If it was after a new install then spotlight would still be indexing your drive this can take hours (especially on an HDD), this will use a large chunk of your CPU and slow you computer down until it has finished.
 
IMO, since Mavericks, OSX is designed to use SSD. Yes, it can still run on a traditional HDD, however, the speed will be quite unacceptable. And this is getting worst in Yosemite.

I don't know how about 10.11, but at this moment. SSD is almost the only solution (required, but not necessary sufficient to solve the problem).

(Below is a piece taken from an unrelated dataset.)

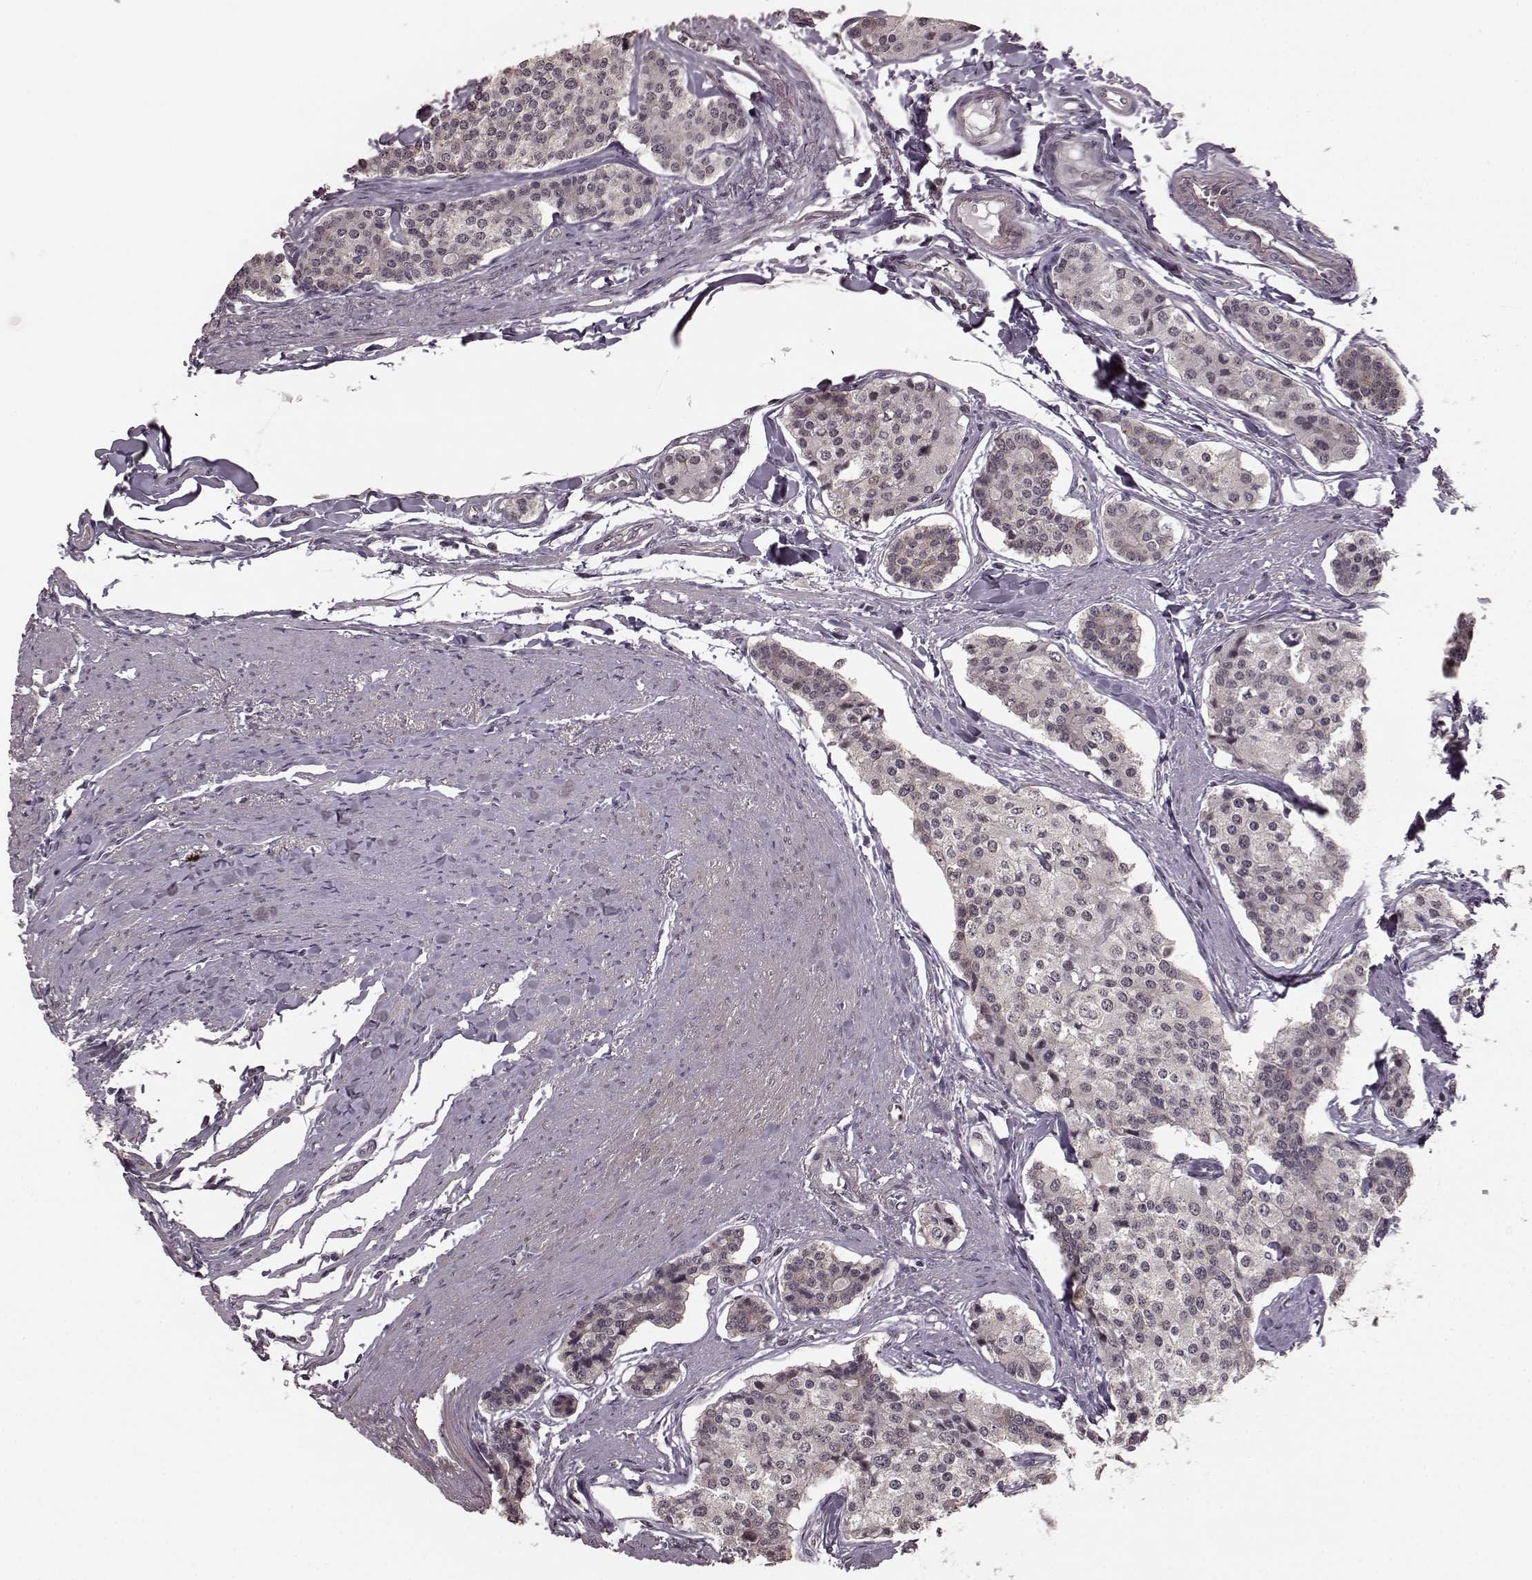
{"staining": {"intensity": "negative", "quantity": "none", "location": "none"}, "tissue": "carcinoid", "cell_type": "Tumor cells", "image_type": "cancer", "snomed": [{"axis": "morphology", "description": "Carcinoid, malignant, NOS"}, {"axis": "topography", "description": "Small intestine"}], "caption": "A high-resolution photomicrograph shows immunohistochemistry staining of malignant carcinoid, which displays no significant expression in tumor cells.", "gene": "PLCB4", "patient": {"sex": "female", "age": 65}}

My machine spec as per my signature. And I have an internal HDD which is the clone of my SSD as a backup boot disk. I occasionally will boot into that partition. With exactly the same spec (same CPU, RAM, GPU...), just boot from the SSD or boot from the HDD, the performance difference will be day and night (in terms of OS operation / responsiveness).

Of course, if everything is painfully slow, then it may be something else, but not only this "HDD factor" (e.g. bad GPU driver, software bug, OS background operation etc).
 
You definitely need an SSD drive. Yosemite on my 2012 Mini with SSD runs amazing. When I had the regular HDD I would get spinning beach ball to death even with 10GB ram.
 
Yea, i forgot to address that, i know those would be great improvements but i don't really have any cash to invest into it right now and both of those would take 50-100$+. I was wondering if there was anything minor to do software-wise that could make a difference..
Software-wise, trying the 10.11 Public Beta would help with performance a little bit...

Regardless, an SSD, like others have mentioned, is the way to go. What you described in your first post are all symptoms of a 5400 RPM HDD on Yosemite.
 
You could try checking Activity Monitor if your software or a process uses unusually large amount of processor or RAM.

More likely your problem is the 5400 HDD. Yosemite is unfortunately very slow on an HDD.